Alan, now 59, was on his way home from a funeral with his sister when a car in front of him on the remote A44 crashed and caught alight, illuminating the night sky.
Inside, three-year-old Cameron Silcox, strapped in his child-seat, was screaming for his mother - Gillian - who was slumped over the wheel.
Alan knew he had to act after realising nobody had a fire extinguisher and that the nearest town of Aberystwyth was more than 20 miles away.
As a car body repairer, he knew the the victims' seat-belts might have jammed so he grabbed his multi-tool from his car to cut them free.
With no thought for his own safety, he pushed through the dozen other motorists standing at a safe distance from the blaze to reach the crash.
He tried to calm Cameron as he cut the child seat straps and carried him to safety.

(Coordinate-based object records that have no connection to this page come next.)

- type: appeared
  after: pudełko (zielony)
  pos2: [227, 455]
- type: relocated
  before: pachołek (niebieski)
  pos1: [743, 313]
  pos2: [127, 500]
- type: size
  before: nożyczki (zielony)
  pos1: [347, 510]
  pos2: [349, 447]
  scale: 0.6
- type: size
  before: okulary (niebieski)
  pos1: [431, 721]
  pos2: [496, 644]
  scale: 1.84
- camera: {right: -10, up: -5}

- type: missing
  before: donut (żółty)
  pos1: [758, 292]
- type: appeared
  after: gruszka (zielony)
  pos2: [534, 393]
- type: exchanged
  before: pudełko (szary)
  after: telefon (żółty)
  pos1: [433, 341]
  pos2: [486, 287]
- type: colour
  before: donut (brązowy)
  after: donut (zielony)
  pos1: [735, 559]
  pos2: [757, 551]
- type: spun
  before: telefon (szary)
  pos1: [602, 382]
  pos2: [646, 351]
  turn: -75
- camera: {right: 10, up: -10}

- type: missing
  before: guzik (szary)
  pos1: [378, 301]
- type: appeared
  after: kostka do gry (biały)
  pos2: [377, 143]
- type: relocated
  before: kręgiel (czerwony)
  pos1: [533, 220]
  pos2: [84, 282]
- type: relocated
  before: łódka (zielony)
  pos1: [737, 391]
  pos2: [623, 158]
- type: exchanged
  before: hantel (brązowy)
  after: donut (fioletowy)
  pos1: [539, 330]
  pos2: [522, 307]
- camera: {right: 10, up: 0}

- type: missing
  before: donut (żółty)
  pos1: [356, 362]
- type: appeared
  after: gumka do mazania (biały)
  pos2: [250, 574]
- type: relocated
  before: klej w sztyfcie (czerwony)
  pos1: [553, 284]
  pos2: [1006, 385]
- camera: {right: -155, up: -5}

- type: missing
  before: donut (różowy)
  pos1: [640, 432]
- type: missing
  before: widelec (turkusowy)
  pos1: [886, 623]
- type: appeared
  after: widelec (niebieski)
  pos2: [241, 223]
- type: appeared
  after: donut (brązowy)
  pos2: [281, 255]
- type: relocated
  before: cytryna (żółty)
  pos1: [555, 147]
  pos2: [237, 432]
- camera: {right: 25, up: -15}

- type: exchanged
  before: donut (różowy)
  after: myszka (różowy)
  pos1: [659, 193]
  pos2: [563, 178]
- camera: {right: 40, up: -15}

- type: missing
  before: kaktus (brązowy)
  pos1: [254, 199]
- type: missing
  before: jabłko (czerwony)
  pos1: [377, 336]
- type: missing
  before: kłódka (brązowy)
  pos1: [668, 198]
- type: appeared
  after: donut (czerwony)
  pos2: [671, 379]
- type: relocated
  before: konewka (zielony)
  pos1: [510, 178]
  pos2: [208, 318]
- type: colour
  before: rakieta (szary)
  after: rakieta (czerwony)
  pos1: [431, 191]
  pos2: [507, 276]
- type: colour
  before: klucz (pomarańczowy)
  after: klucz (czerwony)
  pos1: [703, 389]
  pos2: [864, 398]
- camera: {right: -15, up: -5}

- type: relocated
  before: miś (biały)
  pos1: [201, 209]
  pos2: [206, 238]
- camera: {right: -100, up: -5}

He thought Gillian was dead but she groaned as he pulled her son out. Bystanders warned him against returning to the car but he ignored them, desperate to save her.
The driver's door was so crushed that it would not open. Flames were licking through the bottom of the car. But Alan pulled the top of the door frame down so he could reach inside to cut the seat-belt and drag the unconscious woman out.
Once he dragged her a few metres away some people ventured to help move her further.
Seconds later the car exploded "like a bomb". It was a burnt out wreck when the emergency services arrived and Mid and West Wales Fire Service have praised Alan for his bravery.
"We just managed to get her about 30 yards away when the tyres started exploding. Then the petrol tank went," Alan recalls. "All the sky was glowing - the flames were right up to the sky."
If it was not for his actions, Cameron and his two older brothers - Adam, then eight and George, five, would have been orphaned because their father died from brain cancer in 2001.
"Not everyone has their own personal hero - Alan saved our lives," Gillian says. "There's no way I could have got Cameron out because I was unconscious and the car was burnt out by the time fire services had got there so we wouldn't have survived."
But modest Alan says: "Fear gets to people in different ways so I don't blame the other people for standing there.
"I do think about it now but at the time I didn't think my life was in danger. I just had to give them a chance."